Despite a military accident during the war that led to the loss of his right hand, he completed his diploma studies in civil engineering at ETH Zurich in 1949, thereafter working as a personal assistant to Professor Eugen Meyer-Peter, who was the director of the Versuchsanstalt für Wasser und Erdbau (VAWE). He was particularly proud of his opportunity to contribute to the building of many major earth and concrete dams in the Alps at this time, which eventually provided many practical examples for his later activities as a university professor.

He visited the former ETH Zurich doctoral researcher and current director, Laurits Bjerrum, at NGI (Norwegian Geotechnical Institute) from 1954 to 1956. There he widened his knowledge of soil mechanics and extended his network of international colleagues, including Professor Nilmar Janbu, who described him as a valued member of the international NGI family.

Returning to the VAWE in Zurich as an employee, he completed his doctoral thesis, Die Bestimmung der Scherfestigkeit strukturempfindlicher Böden unter besonderer Berücksichtigung der Seekreide (‘The determination of shear strength of sensitive soils, in particular of seekreide'—a fine-grained carbonate soil, deposited under lacustrine conditions).

Subsequently he taught and researched in Zurich until his retirement in 1989, broken only by a brief sabbatical in 1965 in the United States. He became a titular professor (professor ad hominem) in 1968 on account of his successful efforts in uniting the main areas of his responsibilities through excellent contributions as a teacher in reinventing Swiss soil mechanics and exposing the students to the benefits of his latest research, which had been enriched through his work as an expert for major projects. More latterly these included the extensive development of the enviable Swiss national road network, and the material response of soft and sensitive soils and rocks, including ‘Bünderschiefer'. His textbook, co-written with his colleague Professor Hans Jürgen Lang, Bodenmechanik und Grundbau, was known colloquially as ‘Lang & Huder' or ‘Das rote Bibel', and remains today a highly-rated soil mechanics textbook in the German-speaking world.
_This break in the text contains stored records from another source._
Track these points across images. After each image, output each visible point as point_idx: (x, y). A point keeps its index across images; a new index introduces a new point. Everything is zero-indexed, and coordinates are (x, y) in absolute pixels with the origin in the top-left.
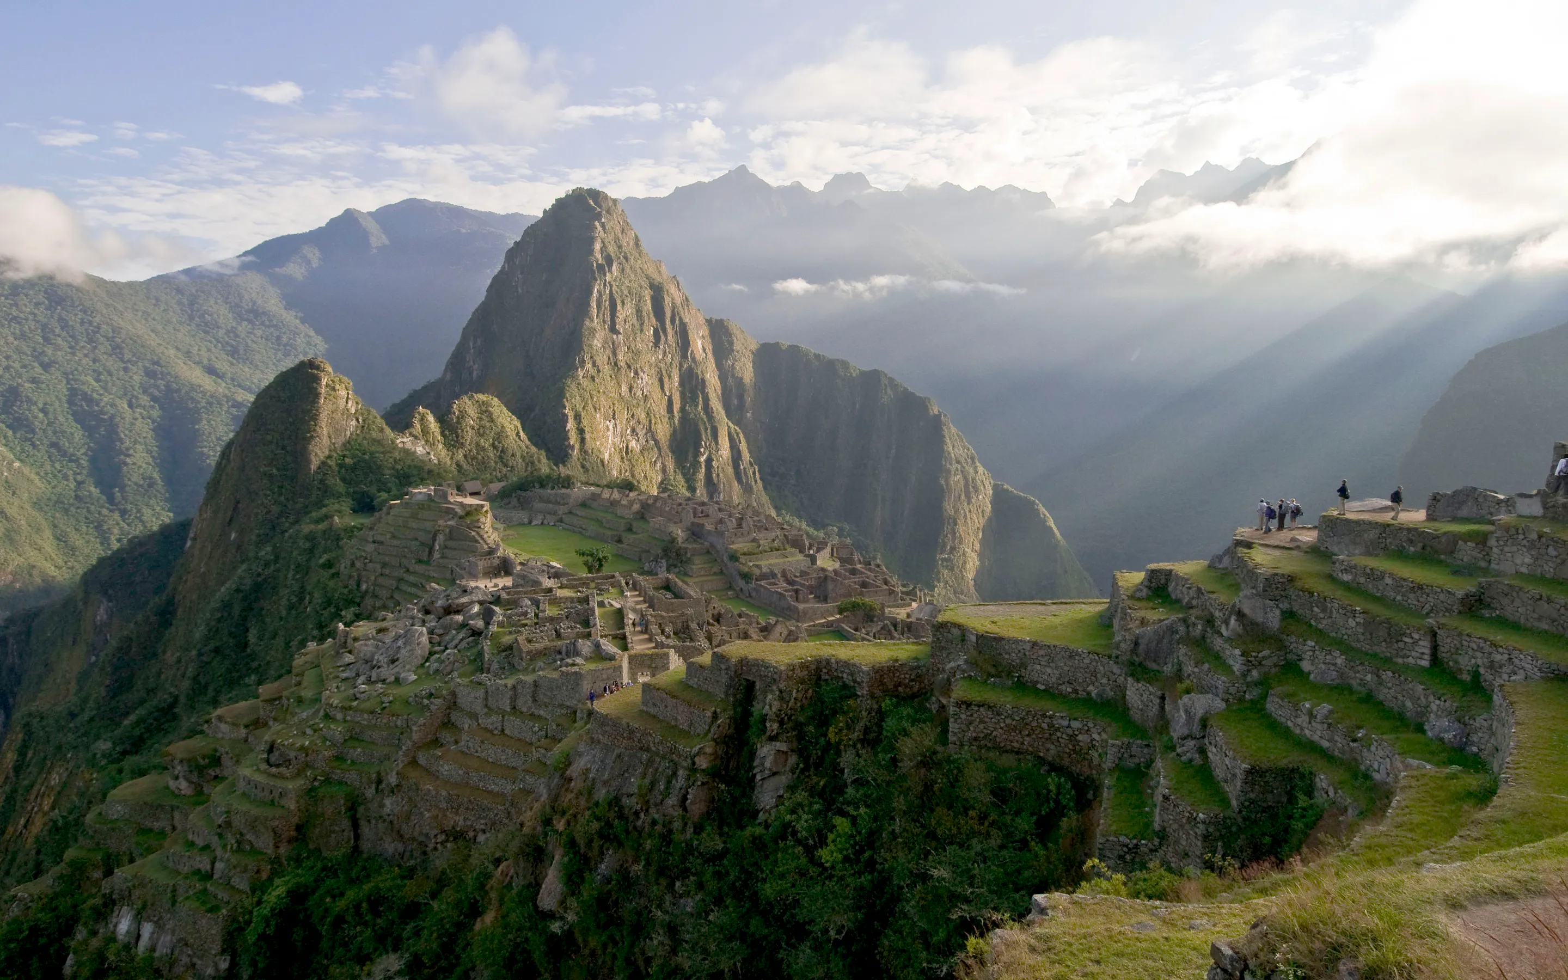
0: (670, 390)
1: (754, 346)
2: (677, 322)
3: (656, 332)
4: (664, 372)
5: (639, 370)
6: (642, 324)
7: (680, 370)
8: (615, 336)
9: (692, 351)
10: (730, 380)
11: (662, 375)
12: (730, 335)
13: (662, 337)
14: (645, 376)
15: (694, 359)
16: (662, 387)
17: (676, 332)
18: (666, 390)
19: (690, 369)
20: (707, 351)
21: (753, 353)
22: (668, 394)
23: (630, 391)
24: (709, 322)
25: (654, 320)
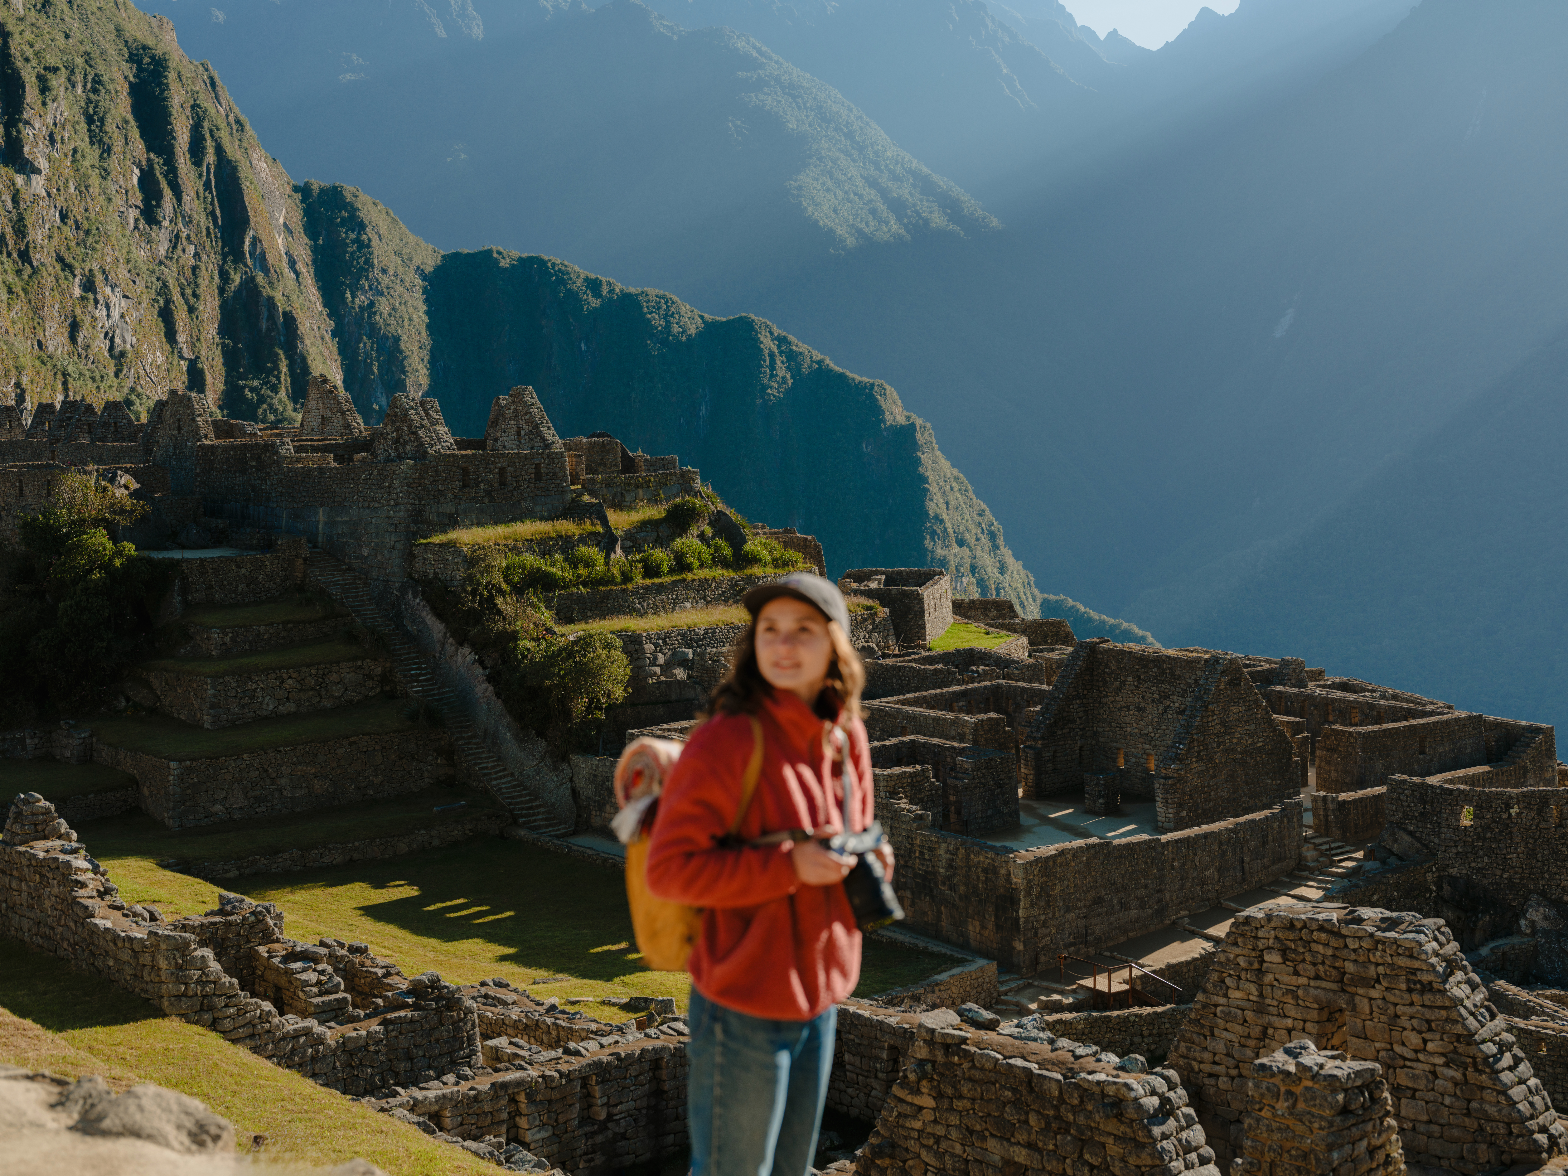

He was further promoted to Associate (Extraordinary) Professor in 1971 and to Full (Ordinary) Professor in 1977, becoming president of the Swiss Society for Soil and Rock Mechanics (SGBF) from 1978 to 1984. During his retirement he was a regular visitor to the Institute for Geotechnical Engineering, sharing with this correspondent stories of past design and construction challenges, as well as the mysteries of the behaviour of frozen soils. He is sorely missed.